Il faut le voir ainsi porté à bout de bras par un contingent de fans hystériques rejoindre le fond de la salle du Grand Dôme, vaste salle omnisports joliment mise en valeur par les installations de Rémi Pollack.

Provoquant des mouvements de satisfaction sur les tubesques et crétins hymnes dadaistes « Coccinelle » ou « Song for a jedi », le groupe honore grandement la dernière date de sa tournée de promotion de « Western sous la neige », opus produit par le maître Steve Albini.
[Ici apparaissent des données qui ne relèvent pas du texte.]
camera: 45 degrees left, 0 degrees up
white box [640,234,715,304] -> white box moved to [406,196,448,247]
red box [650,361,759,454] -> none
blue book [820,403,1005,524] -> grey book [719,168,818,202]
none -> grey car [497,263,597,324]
Aussi à l'aise aux manettes que le parrain du son grunge, Gordon Gano, ex-leader des mythiques Violent Femmes et producteur du multi-platiné 1er album de Louise attaque, prêche dans un hangar qui sonne désespérément creux les douces complaintes de son éblouissant répertoire.
Bien que secondé d'un groupe discret qui bénéficiera malgré tout en toute fin de set de l'éclairage inhérent actuellement aux groupes issus de la grosse pomme, Gano enchantera les quelques aficionados venus découvrir en exclusivité française les pépites de son album à paraître sur le label Atmosphériques, terre d'accueil de Tarmac, dont il reprendra l'émouvant « Tu semblante ».
« Hitting the Ground », prévu pour les premiers mois de 2003, bénéficie d'ailleurs de la présence éclairée de Lou Reed, John Cale, PJ Harvey ou Frank Black, ce qui devrait valoir à son auteur au moins un succès d'estime.
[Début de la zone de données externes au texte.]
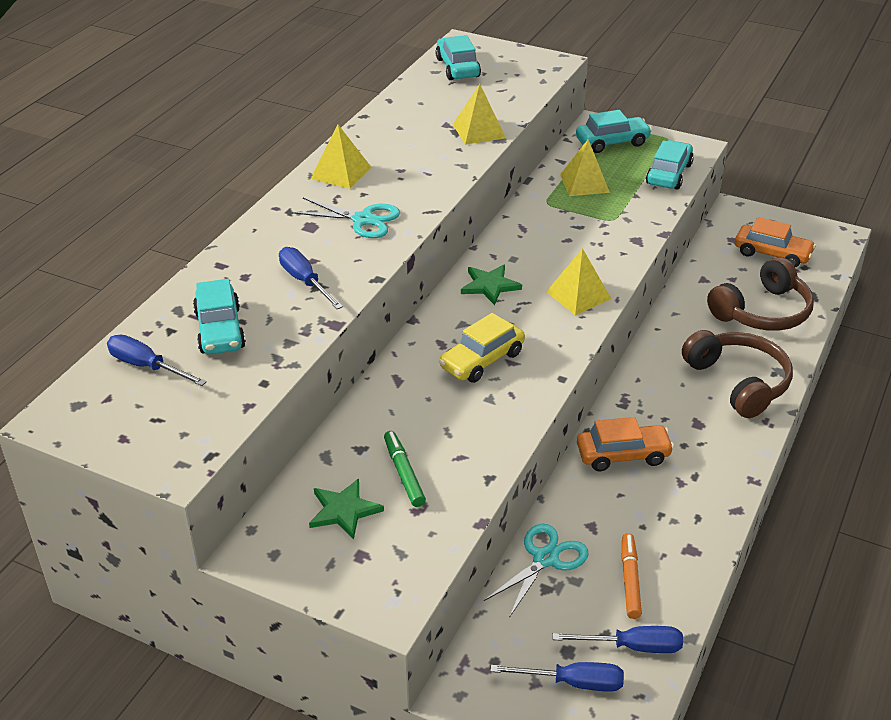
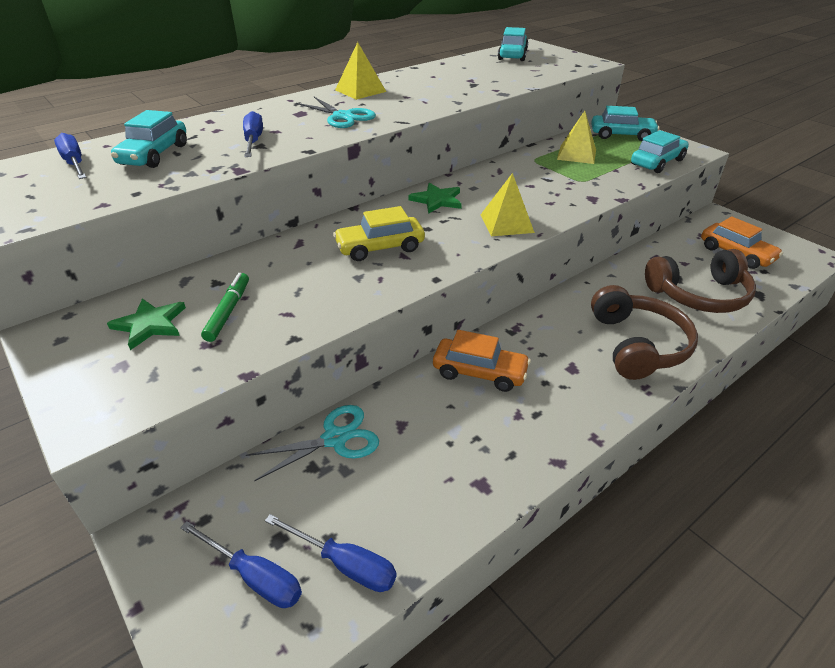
camera: 25 degrees right, 0 degrees up
yellow pyramid [453,84,506,145] -> none
orange marker [622,533,642,619] -> none

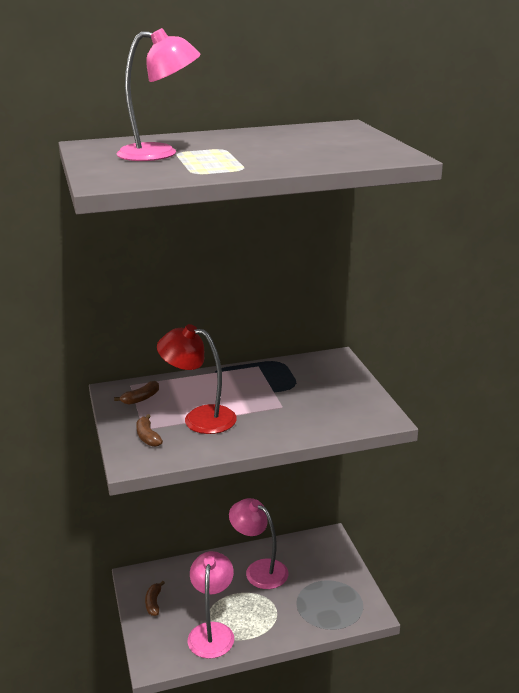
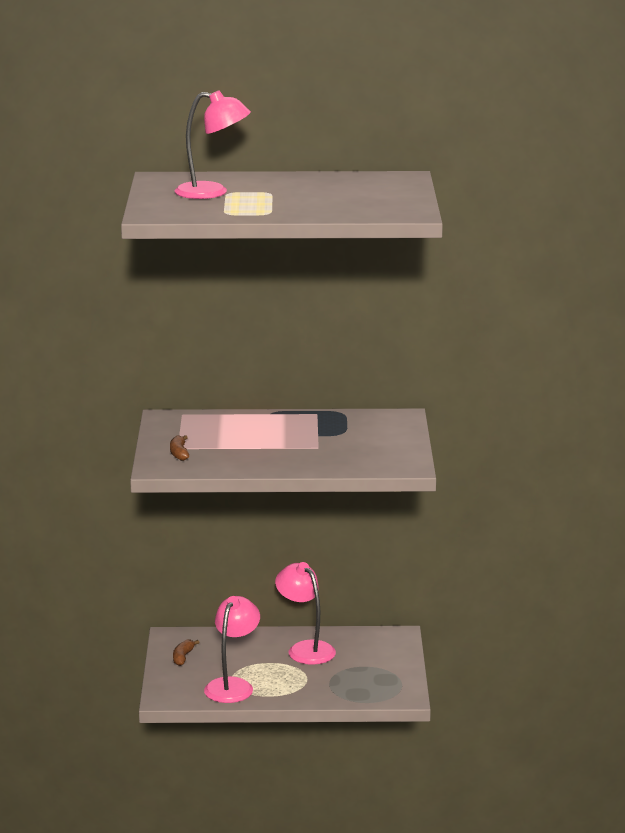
camera: 15 degrees right, 5 degrees down
brown banana [114,381,159,404] -> none
red lamp [157,324,237,434] -> none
On souhaite la même destinée à Red, folk-singer d'exception, qui vient de sortir un album d'une beauté troublante, « 33 », chez Universal Jazz, après avoir promu avec véhémence il y a quelques mois ses magnifiques covers de Leonard Cohen sur « Songs From A Room ».

Il sera l'une des multiples découvertes d'un festival attachant qui, en quelques éditions à peine, a su se faire une place de choix dans le paysage musical français, soutenu il est vrai par un Conseil Général de l'Essonne fort attentif à promouvoir à sa juste mesure cette manifestation certes coûteuse (budget proche des 900 000 €) mais à la qualité incontestable.

Avec une programmation dominicale risquée, fort heureusement au final succès artistique et populaire, cette édition pose les jalons d'un festival intègre qui ne demande qu'à s'épanouir encore davantage.
A suivre en 2003 ...

Jérôme Crépieux – suenospolares@yahoo.fr




 

 
 
 stupeflip, en les voyant j'ai eu le sentiment que leur opération marketing faisait ...(p)shit(t) !!
on peut toutefois les féliciter pour le texte de "je fume pu' d'shit" vivement réaliste.